For a general line-plane intersection there are lot of answers and tutorials.

Your case is simple due to the plane is horizontal.

I suppose the camera is at C(cx, cy, cz) and it looks at T(tx, ty,tz).
Then the line camera-target can be defined by:

cx - x     cy - y     cz - z
------  =  ------  =  ------        /// These are two independant equations
tx - cx    ty - cy    tz - cz

For a horizontal plane, only a equation is needed: y = H. Substitute this value in the line equations and you get

(cx-x)/(tx-cx) = (cy-H)/(ty-cy)
(cz-z)/(tz-cz) = (cy-H)/(ty-cy)

So

x = cx - (tx-cx)*(cy-H)/(ty-cy)
y = H
z = cz - (tz-cz)*(cy-H)/(ty-cy)

Of course if your camera looks in an also horizontal line then ty=cy and there is not solution.

There are two sub-problems here: 1) Extracting the position and view-direction from the camera matrix. 2) Calculating the intersection between the view-ray and the plane.

Extracting position and view-direction

The view matrix describes how points are transformed from world-space to view space. The view-space in OpenGL is usually defined such that the camera is in the origin and looks into the -z direction.

To get the position of the camera, we have to transform the origin [0,0,0] of the view-space back into world-space. Mathematically speaking, we have to calculate:

camera_pos_ws = inverse(view_matrix) * [0,0,0,1]

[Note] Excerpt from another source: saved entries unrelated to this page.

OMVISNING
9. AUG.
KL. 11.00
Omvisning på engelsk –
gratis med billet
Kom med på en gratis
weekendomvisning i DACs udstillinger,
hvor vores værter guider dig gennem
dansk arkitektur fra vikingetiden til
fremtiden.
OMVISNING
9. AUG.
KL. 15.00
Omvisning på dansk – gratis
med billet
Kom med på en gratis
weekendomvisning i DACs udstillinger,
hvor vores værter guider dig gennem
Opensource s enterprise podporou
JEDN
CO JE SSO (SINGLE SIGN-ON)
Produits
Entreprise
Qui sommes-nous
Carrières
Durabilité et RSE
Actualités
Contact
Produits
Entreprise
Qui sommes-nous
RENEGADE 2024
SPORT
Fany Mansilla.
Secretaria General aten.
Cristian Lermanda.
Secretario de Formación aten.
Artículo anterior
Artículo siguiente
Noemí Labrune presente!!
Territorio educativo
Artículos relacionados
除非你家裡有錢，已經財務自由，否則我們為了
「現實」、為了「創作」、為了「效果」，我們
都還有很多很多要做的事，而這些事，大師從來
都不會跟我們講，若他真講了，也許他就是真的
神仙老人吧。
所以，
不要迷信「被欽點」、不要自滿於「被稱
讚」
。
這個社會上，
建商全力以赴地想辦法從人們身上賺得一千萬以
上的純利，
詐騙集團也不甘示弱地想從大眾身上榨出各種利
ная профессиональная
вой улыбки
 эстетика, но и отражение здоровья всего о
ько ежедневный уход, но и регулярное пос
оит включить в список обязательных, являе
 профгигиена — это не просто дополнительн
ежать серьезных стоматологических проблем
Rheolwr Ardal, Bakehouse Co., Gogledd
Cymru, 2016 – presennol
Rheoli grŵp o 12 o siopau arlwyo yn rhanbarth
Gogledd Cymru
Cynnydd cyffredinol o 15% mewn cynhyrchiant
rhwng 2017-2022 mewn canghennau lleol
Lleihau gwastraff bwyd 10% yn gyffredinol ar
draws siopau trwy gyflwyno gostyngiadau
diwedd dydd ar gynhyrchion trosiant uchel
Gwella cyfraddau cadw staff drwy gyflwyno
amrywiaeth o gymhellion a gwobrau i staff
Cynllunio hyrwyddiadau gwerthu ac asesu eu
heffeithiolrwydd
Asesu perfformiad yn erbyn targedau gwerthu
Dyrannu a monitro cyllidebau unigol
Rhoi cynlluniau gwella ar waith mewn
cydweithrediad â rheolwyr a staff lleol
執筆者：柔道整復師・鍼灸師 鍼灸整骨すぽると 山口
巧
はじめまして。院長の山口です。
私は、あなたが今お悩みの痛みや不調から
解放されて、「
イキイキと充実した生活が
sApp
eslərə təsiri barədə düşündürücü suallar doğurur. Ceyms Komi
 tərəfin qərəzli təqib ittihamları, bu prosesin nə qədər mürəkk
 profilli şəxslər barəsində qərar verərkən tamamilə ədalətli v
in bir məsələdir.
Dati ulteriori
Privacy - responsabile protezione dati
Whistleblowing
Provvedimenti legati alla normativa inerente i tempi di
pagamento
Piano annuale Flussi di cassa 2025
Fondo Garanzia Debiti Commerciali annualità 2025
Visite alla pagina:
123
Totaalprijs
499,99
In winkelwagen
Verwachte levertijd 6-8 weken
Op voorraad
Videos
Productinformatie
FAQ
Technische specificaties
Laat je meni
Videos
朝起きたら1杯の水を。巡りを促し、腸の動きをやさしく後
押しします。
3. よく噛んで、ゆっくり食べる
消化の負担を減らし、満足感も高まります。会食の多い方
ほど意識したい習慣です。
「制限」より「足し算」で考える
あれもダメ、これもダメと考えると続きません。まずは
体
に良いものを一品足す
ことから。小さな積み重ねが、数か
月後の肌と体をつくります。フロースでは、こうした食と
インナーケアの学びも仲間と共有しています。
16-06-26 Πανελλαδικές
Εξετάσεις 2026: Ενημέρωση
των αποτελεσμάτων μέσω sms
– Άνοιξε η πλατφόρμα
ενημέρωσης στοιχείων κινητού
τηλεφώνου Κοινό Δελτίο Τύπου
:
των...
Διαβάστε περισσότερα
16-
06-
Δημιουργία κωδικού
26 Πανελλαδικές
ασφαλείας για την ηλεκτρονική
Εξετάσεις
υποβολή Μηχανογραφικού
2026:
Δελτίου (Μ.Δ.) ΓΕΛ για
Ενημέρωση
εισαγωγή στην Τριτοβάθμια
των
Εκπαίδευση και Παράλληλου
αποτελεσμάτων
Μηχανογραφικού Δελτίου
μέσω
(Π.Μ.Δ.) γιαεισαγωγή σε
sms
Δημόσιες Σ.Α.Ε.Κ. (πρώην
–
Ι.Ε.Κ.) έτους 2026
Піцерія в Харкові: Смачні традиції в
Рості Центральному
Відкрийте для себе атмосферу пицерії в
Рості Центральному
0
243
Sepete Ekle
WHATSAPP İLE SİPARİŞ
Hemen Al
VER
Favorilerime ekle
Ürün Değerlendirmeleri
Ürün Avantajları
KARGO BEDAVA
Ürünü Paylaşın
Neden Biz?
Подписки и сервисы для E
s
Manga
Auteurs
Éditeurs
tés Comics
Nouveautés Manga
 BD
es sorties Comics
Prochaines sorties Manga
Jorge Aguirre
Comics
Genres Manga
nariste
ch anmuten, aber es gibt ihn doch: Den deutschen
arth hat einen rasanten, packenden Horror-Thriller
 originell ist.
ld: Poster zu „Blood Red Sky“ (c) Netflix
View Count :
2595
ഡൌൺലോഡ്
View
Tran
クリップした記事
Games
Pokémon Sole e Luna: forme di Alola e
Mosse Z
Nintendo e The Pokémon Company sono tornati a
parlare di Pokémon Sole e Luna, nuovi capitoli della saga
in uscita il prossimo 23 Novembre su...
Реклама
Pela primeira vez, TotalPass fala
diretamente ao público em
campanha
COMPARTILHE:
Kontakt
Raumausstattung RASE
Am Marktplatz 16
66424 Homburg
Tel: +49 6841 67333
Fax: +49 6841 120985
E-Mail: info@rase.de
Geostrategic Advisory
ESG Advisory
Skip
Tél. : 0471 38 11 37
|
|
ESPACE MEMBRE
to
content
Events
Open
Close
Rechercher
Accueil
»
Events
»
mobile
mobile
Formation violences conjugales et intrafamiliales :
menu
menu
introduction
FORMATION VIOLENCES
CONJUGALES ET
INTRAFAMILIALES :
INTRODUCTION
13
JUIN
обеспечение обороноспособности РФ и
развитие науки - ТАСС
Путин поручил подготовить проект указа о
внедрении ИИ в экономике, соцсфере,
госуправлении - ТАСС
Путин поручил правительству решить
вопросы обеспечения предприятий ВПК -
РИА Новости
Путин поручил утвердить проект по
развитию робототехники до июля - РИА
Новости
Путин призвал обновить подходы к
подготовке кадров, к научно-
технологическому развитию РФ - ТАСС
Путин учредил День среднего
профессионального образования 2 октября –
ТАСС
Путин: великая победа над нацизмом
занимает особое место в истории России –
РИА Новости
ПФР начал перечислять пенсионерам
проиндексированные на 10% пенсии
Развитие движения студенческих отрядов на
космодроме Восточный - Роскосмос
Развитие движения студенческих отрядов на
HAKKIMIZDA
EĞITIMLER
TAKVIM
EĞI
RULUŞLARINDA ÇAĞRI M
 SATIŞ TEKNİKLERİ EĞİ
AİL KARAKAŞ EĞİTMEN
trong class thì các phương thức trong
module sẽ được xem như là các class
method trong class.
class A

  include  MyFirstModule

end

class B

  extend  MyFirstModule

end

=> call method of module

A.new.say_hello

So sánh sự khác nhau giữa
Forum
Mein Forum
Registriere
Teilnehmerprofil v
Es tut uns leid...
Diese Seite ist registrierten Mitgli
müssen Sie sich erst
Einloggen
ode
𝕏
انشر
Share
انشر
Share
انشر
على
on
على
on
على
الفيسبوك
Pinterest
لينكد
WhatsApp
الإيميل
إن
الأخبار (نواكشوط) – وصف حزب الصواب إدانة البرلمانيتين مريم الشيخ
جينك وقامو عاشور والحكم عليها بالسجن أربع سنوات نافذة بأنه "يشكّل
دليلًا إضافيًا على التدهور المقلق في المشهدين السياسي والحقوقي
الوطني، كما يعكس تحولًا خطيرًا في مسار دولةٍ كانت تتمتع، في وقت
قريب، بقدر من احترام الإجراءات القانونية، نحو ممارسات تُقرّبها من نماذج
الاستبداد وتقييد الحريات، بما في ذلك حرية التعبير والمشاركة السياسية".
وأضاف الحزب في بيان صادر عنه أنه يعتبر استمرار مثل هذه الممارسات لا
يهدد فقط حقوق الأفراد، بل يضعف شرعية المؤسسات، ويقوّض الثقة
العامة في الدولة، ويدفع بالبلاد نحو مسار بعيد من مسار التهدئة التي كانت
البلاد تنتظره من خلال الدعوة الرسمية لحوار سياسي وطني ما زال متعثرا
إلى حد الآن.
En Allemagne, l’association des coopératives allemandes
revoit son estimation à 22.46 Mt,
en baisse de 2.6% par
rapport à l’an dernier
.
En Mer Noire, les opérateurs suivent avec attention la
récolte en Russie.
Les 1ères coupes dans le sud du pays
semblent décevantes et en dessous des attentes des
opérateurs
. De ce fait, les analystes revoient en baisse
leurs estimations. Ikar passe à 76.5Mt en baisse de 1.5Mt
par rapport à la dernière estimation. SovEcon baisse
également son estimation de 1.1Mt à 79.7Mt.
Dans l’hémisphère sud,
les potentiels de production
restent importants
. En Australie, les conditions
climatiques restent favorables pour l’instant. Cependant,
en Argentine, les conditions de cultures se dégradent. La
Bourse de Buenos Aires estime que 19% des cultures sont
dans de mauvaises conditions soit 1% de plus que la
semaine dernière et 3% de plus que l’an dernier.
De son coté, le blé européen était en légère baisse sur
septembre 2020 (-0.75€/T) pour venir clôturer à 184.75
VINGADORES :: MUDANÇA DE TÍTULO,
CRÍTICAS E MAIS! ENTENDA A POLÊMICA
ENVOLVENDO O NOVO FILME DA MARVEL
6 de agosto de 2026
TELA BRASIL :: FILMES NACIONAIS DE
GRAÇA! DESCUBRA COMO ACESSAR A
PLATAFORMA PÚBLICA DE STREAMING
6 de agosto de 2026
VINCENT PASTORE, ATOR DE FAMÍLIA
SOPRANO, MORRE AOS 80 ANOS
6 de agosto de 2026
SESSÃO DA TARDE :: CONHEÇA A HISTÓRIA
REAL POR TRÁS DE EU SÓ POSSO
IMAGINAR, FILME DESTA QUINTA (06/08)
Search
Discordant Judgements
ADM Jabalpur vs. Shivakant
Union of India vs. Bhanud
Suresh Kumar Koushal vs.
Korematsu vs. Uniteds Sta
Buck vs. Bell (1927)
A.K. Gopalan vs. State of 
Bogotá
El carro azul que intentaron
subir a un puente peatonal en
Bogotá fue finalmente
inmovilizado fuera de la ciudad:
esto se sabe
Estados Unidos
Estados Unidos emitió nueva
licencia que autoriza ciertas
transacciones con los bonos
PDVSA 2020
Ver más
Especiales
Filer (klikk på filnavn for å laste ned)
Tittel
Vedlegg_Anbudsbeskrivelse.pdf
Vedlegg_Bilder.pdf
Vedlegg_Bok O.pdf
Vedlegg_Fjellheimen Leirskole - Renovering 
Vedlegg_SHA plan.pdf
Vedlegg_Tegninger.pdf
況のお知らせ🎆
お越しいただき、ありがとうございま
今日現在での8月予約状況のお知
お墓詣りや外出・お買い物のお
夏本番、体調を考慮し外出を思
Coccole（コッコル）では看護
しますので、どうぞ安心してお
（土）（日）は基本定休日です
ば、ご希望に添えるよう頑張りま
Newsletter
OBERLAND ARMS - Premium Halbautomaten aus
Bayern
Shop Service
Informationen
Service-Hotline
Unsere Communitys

but when looking at the equation we'll see that we are only interrested in the 4th column of the inverse matrix which will contain ¹

camera_pos_ws = [-view_matrix[12], -view_matrix[13], -view_matrix[14]]

The orientation of the camera can be found by a similar calculation. We know that the camera looks in -z direction in view-space thus the world space direction is given by

camera_dir_ws = inverse(view_matrix) * [0,0,-1,0];

Again, when looking at the equation, we'll see that this only takes the third row of the inverse matrix into account which is given by²

camera_dir_ws = [-view_matrix[2], -view_matrix[6], -view_matrix[10]]

Calculating the intersection

We now know the camera position P and the view direction D, thus we have to find the x,z value along the ray R(x,y,z) = P + l * D where y equals H. Since there is only one unknown, l, we can calculate that from

y = Py + l * Dy
H = Py + l * Dy
l = (H - Py) / Dy

The intersection point is then given by pasting l back into the ray equation.

Notes

¹ The indices assume that the matrix is stored in a column-major linear array.

² Note, that the inverse of a matrix of the form

M = [  R T ]
       0 1

, where R is a orthogonal 3x3 matrix, is given by

inv(M) = [ transpose(R)  -T ]
                0         1